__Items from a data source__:

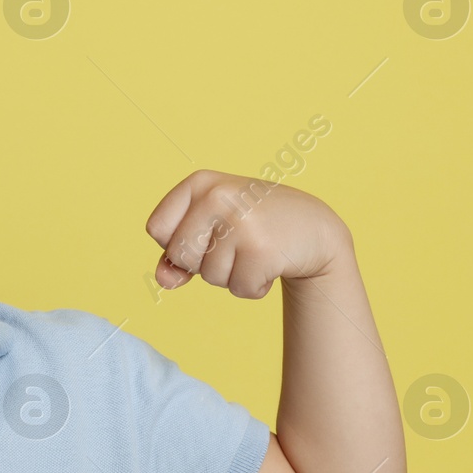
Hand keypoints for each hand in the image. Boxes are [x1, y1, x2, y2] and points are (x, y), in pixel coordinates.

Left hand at [144, 169, 348, 297]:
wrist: (315, 228)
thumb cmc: (253, 227)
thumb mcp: (211, 228)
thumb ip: (177, 253)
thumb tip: (164, 281)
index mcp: (199, 182)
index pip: (156, 229)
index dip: (176, 243)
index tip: (204, 234)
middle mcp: (217, 196)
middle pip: (180, 255)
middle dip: (203, 263)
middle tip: (235, 244)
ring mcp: (240, 222)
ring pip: (210, 276)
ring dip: (232, 275)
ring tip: (256, 250)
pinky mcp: (262, 250)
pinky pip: (238, 289)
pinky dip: (253, 287)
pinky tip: (270, 263)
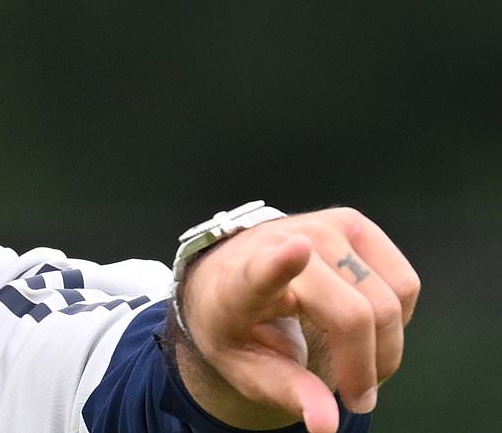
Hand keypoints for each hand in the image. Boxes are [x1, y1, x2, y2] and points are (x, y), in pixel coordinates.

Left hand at [176, 207, 419, 432]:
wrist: (230, 276)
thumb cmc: (238, 327)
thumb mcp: (248, 369)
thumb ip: (288, 392)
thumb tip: (328, 424)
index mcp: (242, 280)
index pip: (263, 270)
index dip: (281, 264)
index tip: (295, 249)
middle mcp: (282, 243)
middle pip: (355, 315)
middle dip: (366, 369)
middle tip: (355, 399)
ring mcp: (321, 227)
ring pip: (391, 300)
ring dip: (386, 347)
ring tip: (356, 365)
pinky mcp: (352, 222)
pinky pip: (405, 284)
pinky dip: (396, 319)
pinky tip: (362, 327)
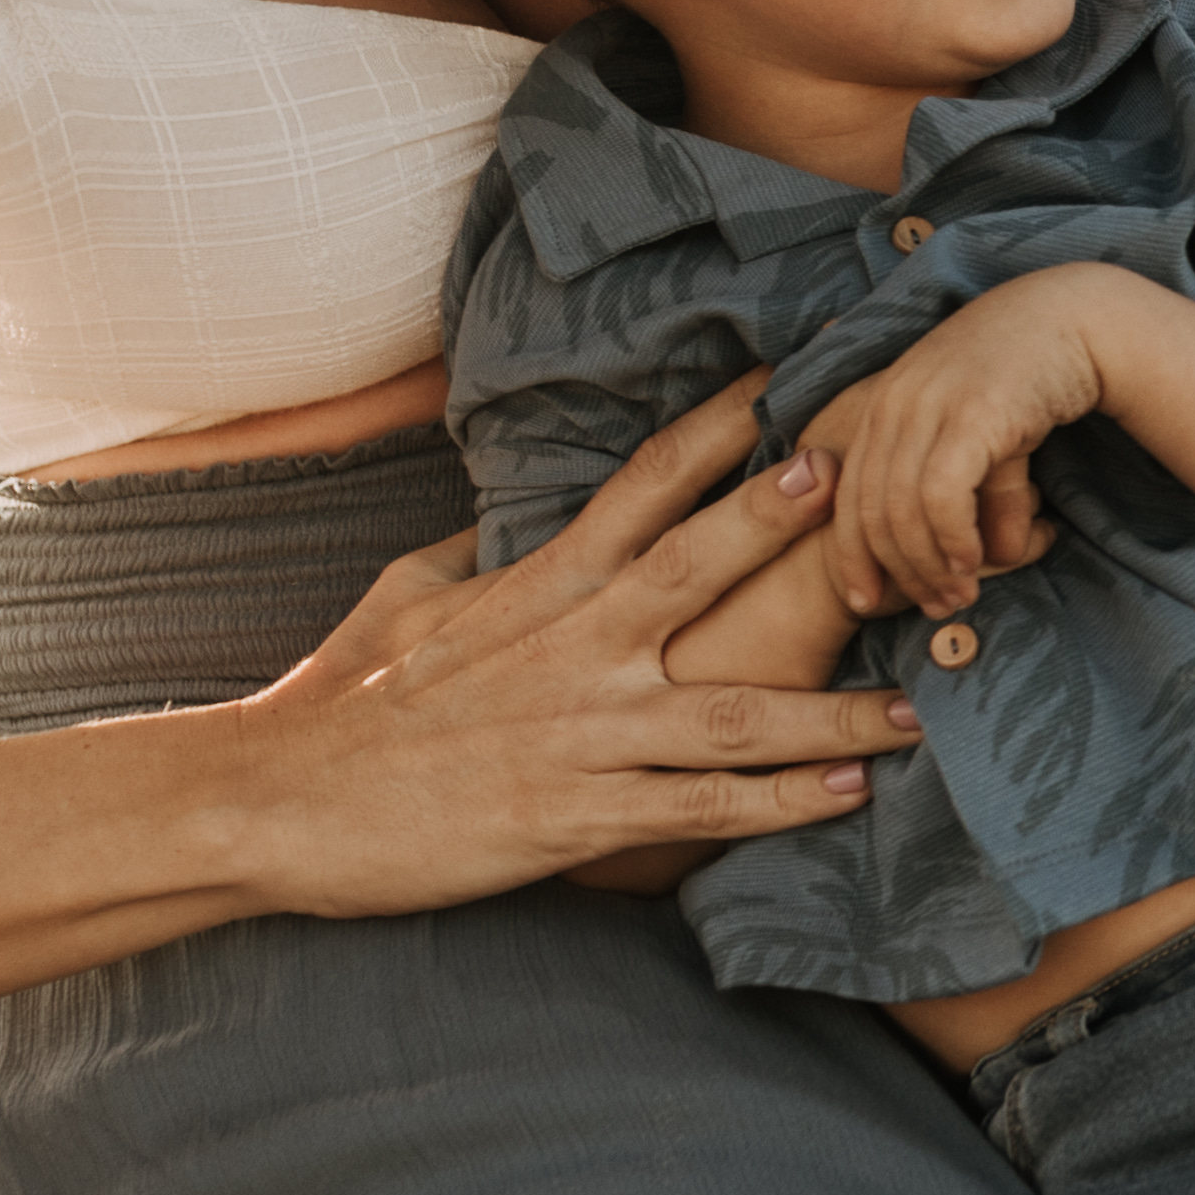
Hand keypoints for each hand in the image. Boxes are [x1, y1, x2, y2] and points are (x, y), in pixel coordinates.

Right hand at [226, 374, 923, 914]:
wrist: (274, 801)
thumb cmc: (336, 702)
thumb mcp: (406, 600)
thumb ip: (474, 559)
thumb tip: (502, 522)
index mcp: (536, 586)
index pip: (640, 487)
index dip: (716, 431)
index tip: (786, 381)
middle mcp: (574, 645)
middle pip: (703, 566)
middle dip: (794, 524)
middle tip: (882, 485)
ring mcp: (582, 729)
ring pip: (738, 709)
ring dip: (837, 707)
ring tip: (920, 699)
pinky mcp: (579, 813)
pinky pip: (702, 805)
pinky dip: (781, 801)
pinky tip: (850, 792)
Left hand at [793, 270, 1119, 616]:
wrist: (1081, 318)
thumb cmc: (1037, 374)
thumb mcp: (994, 438)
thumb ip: (986, 494)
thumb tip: (1001, 554)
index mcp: (885, 403)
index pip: (848, 493)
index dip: (853, 554)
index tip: (867, 602)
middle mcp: (894, 401)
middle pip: (869, 508)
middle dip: (897, 570)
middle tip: (933, 608)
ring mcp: (927, 403)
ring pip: (901, 508)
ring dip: (928, 563)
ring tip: (959, 595)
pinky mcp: (968, 412)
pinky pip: (941, 494)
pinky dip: (951, 538)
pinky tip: (974, 561)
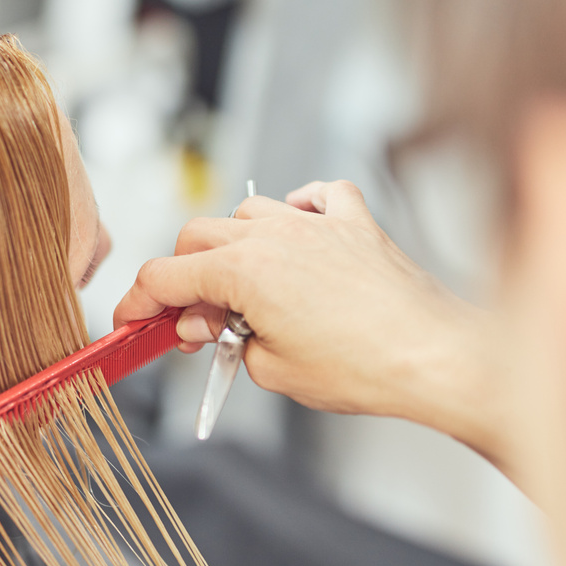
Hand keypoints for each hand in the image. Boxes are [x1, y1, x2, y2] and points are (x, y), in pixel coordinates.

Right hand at [113, 181, 509, 466]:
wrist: (433, 357)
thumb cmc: (364, 367)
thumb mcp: (271, 370)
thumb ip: (227, 342)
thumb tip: (217, 329)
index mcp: (244, 270)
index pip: (164, 275)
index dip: (138, 301)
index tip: (132, 320)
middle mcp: (275, 235)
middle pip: (197, 236)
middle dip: (183, 278)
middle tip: (194, 324)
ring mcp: (317, 224)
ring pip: (248, 211)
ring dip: (234, 246)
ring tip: (246, 290)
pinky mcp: (357, 225)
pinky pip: (317, 195)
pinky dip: (300, 209)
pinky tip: (300, 233)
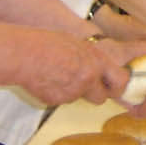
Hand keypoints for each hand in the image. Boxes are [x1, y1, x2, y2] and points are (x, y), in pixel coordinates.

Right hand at [16, 33, 130, 106]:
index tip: (114, 87)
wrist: (24, 54)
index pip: (121, 81)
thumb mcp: (77, 44)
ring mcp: (73, 92)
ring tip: (57, 74)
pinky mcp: (57, 101)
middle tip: (86, 86)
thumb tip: (97, 66)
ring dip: (73, 91)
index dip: (117, 86)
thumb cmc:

__Problem requirements__: Images aside, return each entry above precisely as it stands.

__Result below__:
Hand keypoints for each hand in the image. Boxes are [x1, y1, x2, y2] and points are (x, y), in pixel coordinates.

Left hand at [144, 169, 348, 297]:
wrist: (315, 228)
thumb cmc: (253, 227)
thumb mcp: (211, 228)
thumb ip: (177, 253)
thumb tip: (164, 281)
index mcp: (199, 182)
index pip: (156, 229)
index dip: (176, 243)
index tip: (204, 234)
middle mcp: (217, 196)
middle pip: (180, 255)
middle dip: (203, 263)
middle tip: (235, 244)
ring mcp: (240, 222)
ring pip: (210, 276)
ring dip: (232, 275)
ring tip: (256, 250)
pinky mcp: (262, 250)
pinky pip: (238, 289)
pinky dip: (253, 287)
pinky tip: (270, 263)
Hand keypoints for each hand in the image. Boxes are [x1, y1, x2, y2] and points are (x, y), in pixel coordinates.

Left hand at [176, 207, 419, 432]:
wrist: (230, 276)
thumb cmc: (238, 327)
thumb mcp: (248, 369)
thumb ip: (288, 392)
thumb tip: (328, 424)
index mcp: (242, 280)
index pip: (263, 270)
index dip: (281, 264)
index tip: (295, 249)
middle mcp: (282, 243)
middle pip: (355, 315)
middle dip: (366, 369)
middle tip: (355, 399)
ring mcp: (321, 227)
ring pip: (391, 300)
ring dip: (386, 347)
ring tip: (356, 365)
pinky mcp: (352, 222)
pinky pip: (405, 284)
pinky dip: (396, 319)
pinky tip: (362, 327)
Hand keypoints for each hand in the image. Boxes are [x1, y1, x2, y2] and points are (x, y), in pixel coordinates.

Right hand at [226, 374, 923, 914]:
wrist: (274, 801)
thumb cmc: (336, 702)
thumb mcp: (406, 600)
thumb ip: (474, 559)
thumb tip: (502, 522)
index mcp: (536, 586)
index pip: (640, 487)
index dip: (716, 431)
index tip: (786, 381)
middle mcp: (574, 645)
middle pip: (703, 566)
middle dip: (794, 524)
middle tip: (882, 485)
ring mcp: (582, 729)
ring pip: (738, 709)
ring dip: (837, 707)
ring tip: (920, 699)
pinky mcp: (579, 813)
pinky pip: (702, 805)
pinky dip: (781, 801)
pinky tip: (850, 792)
Left hand at [793, 270, 1119, 616]:
wrist: (1081, 318)
thumb cmc: (1037, 374)
thumb mcp: (994, 438)
thumb ip: (986, 494)
thumb tip: (1001, 554)
index mcp: (885, 403)
index pip: (848, 493)
index dip: (853, 554)
index tip: (867, 602)
middle mcp: (894, 401)
middle pip: (869, 508)
middle dip: (897, 570)
middle tip: (933, 608)
ring mcp: (927, 403)
ring pip: (901, 508)
ring dip: (928, 563)
ring tip: (959, 595)
pinky mcp: (968, 412)
pinky pip: (941, 494)
pinky dip: (951, 538)
pinky tip: (974, 561)
Hand keypoints for each hand in the image. Boxes are [x1, y1, x2, y2] and points are (x, y), in pixel coordinates.

Right hand at [113, 181, 509, 466]:
wrist: (433, 357)
thumb cmc: (364, 367)
thumb mcp: (271, 370)
thumb ip: (227, 342)
thumb tip: (217, 329)
index mcp: (244, 270)
index pip: (164, 275)
index dip: (138, 301)
index tip: (132, 320)
middle mcp: (275, 235)
middle pip: (197, 236)
middle dip: (183, 278)
middle tip: (194, 324)
ring mcp: (317, 224)
ring pip: (248, 211)
ring dip: (234, 246)
ring tip: (246, 290)
pinky mcp: (357, 225)
pinky pip: (317, 195)
pinky dip: (300, 209)
pinky tip: (300, 233)
Hand keypoints for each hand in the image. Boxes are [x1, y1, x2, y2] and points are (x, y), in pixel coordinates.

Right hand at [16, 33, 130, 106]:
index tip: (114, 87)
wrist: (24, 54)
index pip: (121, 81)
thumb mcp: (77, 44)
ring mcp: (73, 92)
ring tip: (57, 74)
pinky mcp: (57, 101)
middle tip: (86, 86)
thumb tip: (97, 66)
ring dip: (73, 91)
index dip: (117, 86)
thumb cmc:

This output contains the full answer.